### [Instructions for the task]
An unchanged copy of all the lines below is expected, and it should contain no pictures.
*** Records for the exercise Section Begins ***
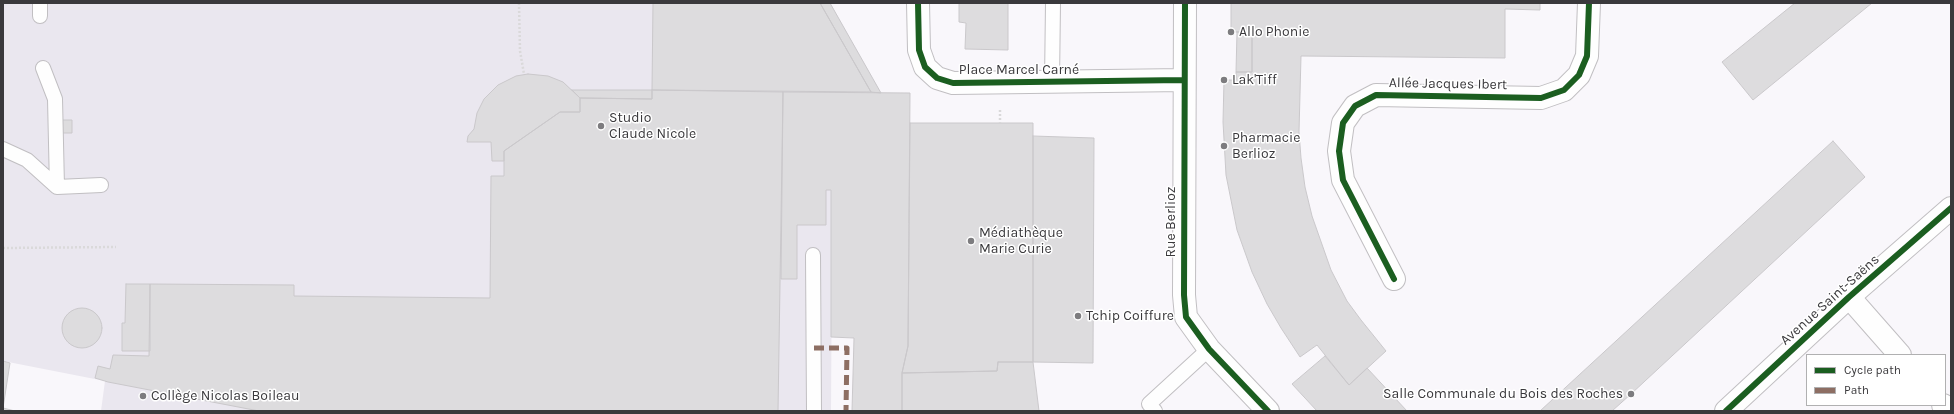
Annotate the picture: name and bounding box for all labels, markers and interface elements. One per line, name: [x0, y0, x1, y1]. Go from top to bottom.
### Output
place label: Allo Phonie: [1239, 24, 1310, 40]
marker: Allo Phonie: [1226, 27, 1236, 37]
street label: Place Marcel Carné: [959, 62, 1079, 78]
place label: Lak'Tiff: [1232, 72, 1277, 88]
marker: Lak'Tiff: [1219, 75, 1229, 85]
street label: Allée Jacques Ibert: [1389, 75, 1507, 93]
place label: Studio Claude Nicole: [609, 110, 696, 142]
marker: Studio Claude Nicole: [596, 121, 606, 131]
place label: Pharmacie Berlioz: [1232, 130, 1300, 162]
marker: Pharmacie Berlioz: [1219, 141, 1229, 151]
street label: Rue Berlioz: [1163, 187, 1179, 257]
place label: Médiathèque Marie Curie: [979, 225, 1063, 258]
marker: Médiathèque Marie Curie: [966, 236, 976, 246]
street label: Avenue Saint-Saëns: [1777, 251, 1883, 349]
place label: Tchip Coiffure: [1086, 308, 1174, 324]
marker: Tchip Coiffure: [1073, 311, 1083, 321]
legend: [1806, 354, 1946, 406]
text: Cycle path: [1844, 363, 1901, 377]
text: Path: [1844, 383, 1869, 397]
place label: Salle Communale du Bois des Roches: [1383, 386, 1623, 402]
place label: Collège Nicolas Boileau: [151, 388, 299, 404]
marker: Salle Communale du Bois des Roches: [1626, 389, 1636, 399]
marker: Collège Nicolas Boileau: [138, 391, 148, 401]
*** Records for the exercise Section Ends ***
### [Written solution]
Annotate the picture: name and bounding box for all labels, markers and interface elements. One per line, name: [x0, y0, x1, y1]. Go from top to bottom.
### Output
place label: Allo Phonie: [1239, 24, 1310, 40]
marker: Allo Phonie: [1226, 27, 1236, 37]
street label: Place Marcel Carné: [959, 62, 1079, 78]
place label: Lak'Tiff: [1232, 72, 1277, 88]
marker: Lak'Tiff: [1219, 75, 1229, 85]
street label: Allée Jacques Ibert: [1389, 75, 1507, 93]
place label: Studio Claude Nicole: [609, 110, 696, 142]
marker: Studio Claude Nicole: [596, 121, 606, 131]
place label: Pharmacie Berlioz: [1232, 130, 1300, 162]
marker: Pharmacie Berlioz: [1219, 141, 1229, 151]
street label: Rue Berlioz: [1163, 187, 1179, 257]
place label: Médiathèque Marie Curie: [979, 225, 1063, 258]
marker: Médiathèque Marie Curie: [966, 236, 976, 246]
street label: Avenue Saint-Saëns: [1777, 251, 1883, 349]
place label: Tchip Coiffure: [1086, 308, 1174, 324]
marker: Tchip Coiffure: [1073, 311, 1083, 321]
legend: [1806, 354, 1946, 406]
text: Cycle path: [1844, 363, 1901, 377]
text: Path: [1844, 383, 1869, 397]
place label: Salle Communale du Bois des Roches: [1383, 386, 1623, 402]
place label: Collège Nicolas Boileau: [151, 388, 299, 404]
marker: Salle Communale du Bois des Roches: [1626, 389, 1636, 399]
marker: Collège Nicolas Boileau: [138, 391, 148, 401]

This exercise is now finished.